# Can I limit PlotRange for 1 function in a Plot?

I have a 2D Plot of 3 functions

Plot[ { f1[x], f2[x], f3[x] }, { x, 8, 18 } ]


where I want f3[x] only plotted for the range [10, 18] instead of [8, 18]. Is that possible?

-
– image_doctor Jun 20 '12 at 10:47

You can use ConditionalExpression (new in version 8) e.g.

Plot[{f1[x], f2[x], ConditionalExpression[f3[x], x > 10]}, {x, 8, 18}]


For example, let's define :

f1[x_] := -4/5 Sin[x]
f2[x_] := Sin[2 x]^2 - 1/2
f3[x_] := Sin[3 x]^5


now

Plot[{ f1[x], f2[x], ConditionalExpression[f3[x], x > 10]}, {x, 8, 18},
PlotStyle -> {Thick, Thick, Thickness[0.007]}]

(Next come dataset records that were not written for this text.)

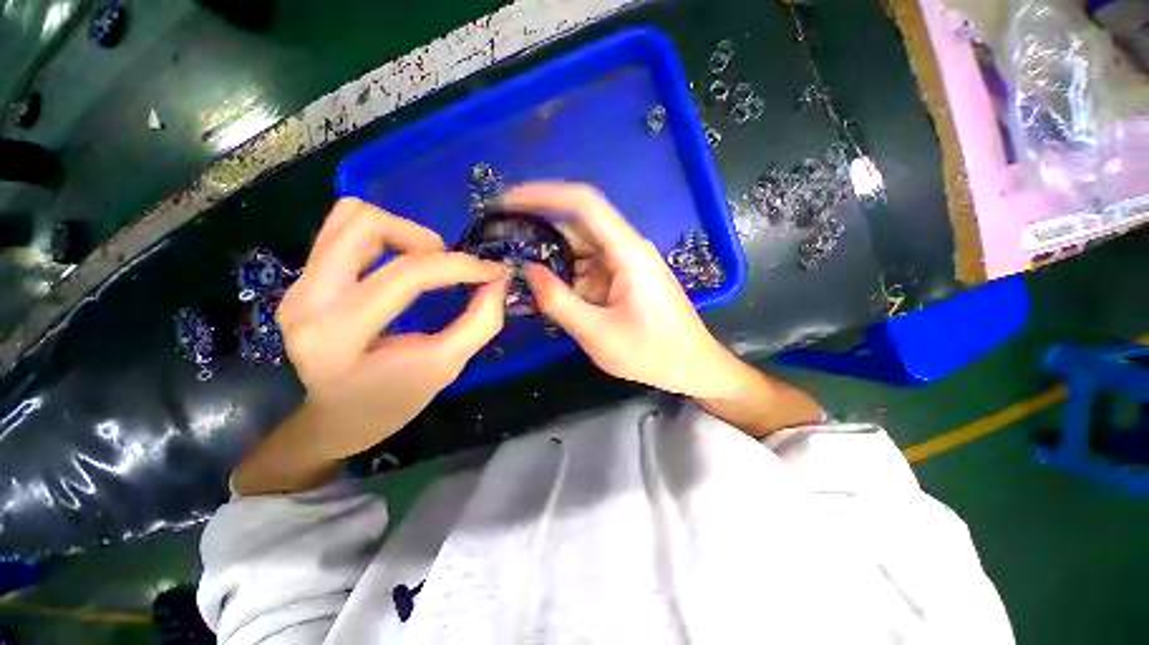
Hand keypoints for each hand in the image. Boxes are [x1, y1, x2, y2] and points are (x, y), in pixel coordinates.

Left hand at [273, 198, 507, 461]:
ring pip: (350, 217)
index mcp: (340, 334)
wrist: (331, 419)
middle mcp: (308, 298)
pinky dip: (383, 235)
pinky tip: (400, 262)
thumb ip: (479, 322)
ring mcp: (299, 284)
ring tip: (426, 262)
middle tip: (448, 266)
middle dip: (424, 238)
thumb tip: (499, 280)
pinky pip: (342, 230)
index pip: (406, 274)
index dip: (460, 266)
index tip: (492, 272)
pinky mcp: (303, 279)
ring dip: (402, 231)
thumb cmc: (389, 403)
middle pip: (366, 224)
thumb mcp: (444, 367)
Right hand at [502, 183, 744, 398]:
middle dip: (539, 227)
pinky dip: (567, 274)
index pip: (583, 203)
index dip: (542, 194)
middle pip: (578, 224)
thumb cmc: (652, 353)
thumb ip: (558, 301)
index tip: (506, 201)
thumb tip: (527, 270)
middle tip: (502, 239)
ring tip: (517, 265)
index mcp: (627, 252)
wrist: (693, 367)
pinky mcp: (625, 278)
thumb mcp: (598, 334)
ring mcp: (627, 263)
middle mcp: (627, 248)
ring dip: (552, 255)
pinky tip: (548, 288)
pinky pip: (590, 267)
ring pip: (582, 247)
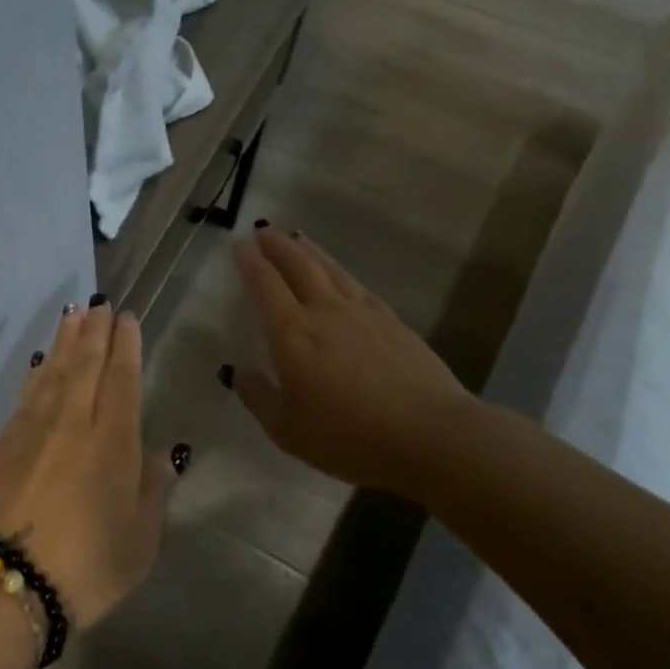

The thickest curve is the graph of of f3 in the expected region though f3 is defined for all real (even complex) numbers.

-
Perfect. Thanks a bunch. – stevenvh Jun 20 '12 at 9:55
Alternatively, there's Plot[{f1[x], f2[x], Piecewise[{{f3[x], x > 10}}, Indeterminate]}, {x, 8, 18}]. – J. M. Jun 20 '12 at 10:49
@stevenvh I'm glad I could help. – Artes Jun 20 '12 at 12:01
@J.M. that version also works on v7 whereas ConditionalExpression does not. Please post that as an answer, or I shall. – Mr.Wizard Jun 20 '12 at 17:43

A solution using individual plots combined using Show.

f1[x_] := 1/4 Sin[x]
f2[x_] := 1/2 Sin[2 x]^2
f3[x_] := Sin[3 x]^3


Define a function to plot some functions over some ranges:

Attributes@plotFuncs = {HoldFirst};
plotFuncs[{funcs_, ranges_, opts_}] :=
Show[Block[Evaluate@Union@ranges[[All, 1]],
Plot[#1[First@#2], #2, #3] &, {funcs, ranges,
opts}]], PlotRange -> All]


Plot the three functions:

plotFuncs[{{f1, f2, f3}, {{x, 8, 18}, {y, 8, 18}, {x, 10, 18}},
{PlotStyle -> Red, PlotStyle -> Blue, PlotStyle -> Darker@Green}}]


-
Thanks for your answer. I'm a beginner at Mathematica, and accepted Artes' answer because it's easier to understand. But thanks again. – stevenvh Jun 20 '12 at 16:21
#@stevenvh No problem, glad you got the answer you needed :) – image_doctor Jun 20 '12 at 16:49

At Mr. Wizard's urging: Plot[{f1[x], f2[x], Piecewise[{{f3[x], x > 10}}, Indeterminate]}, {x, 8, 18}] works nicely as an alternative to Artes's answer.

-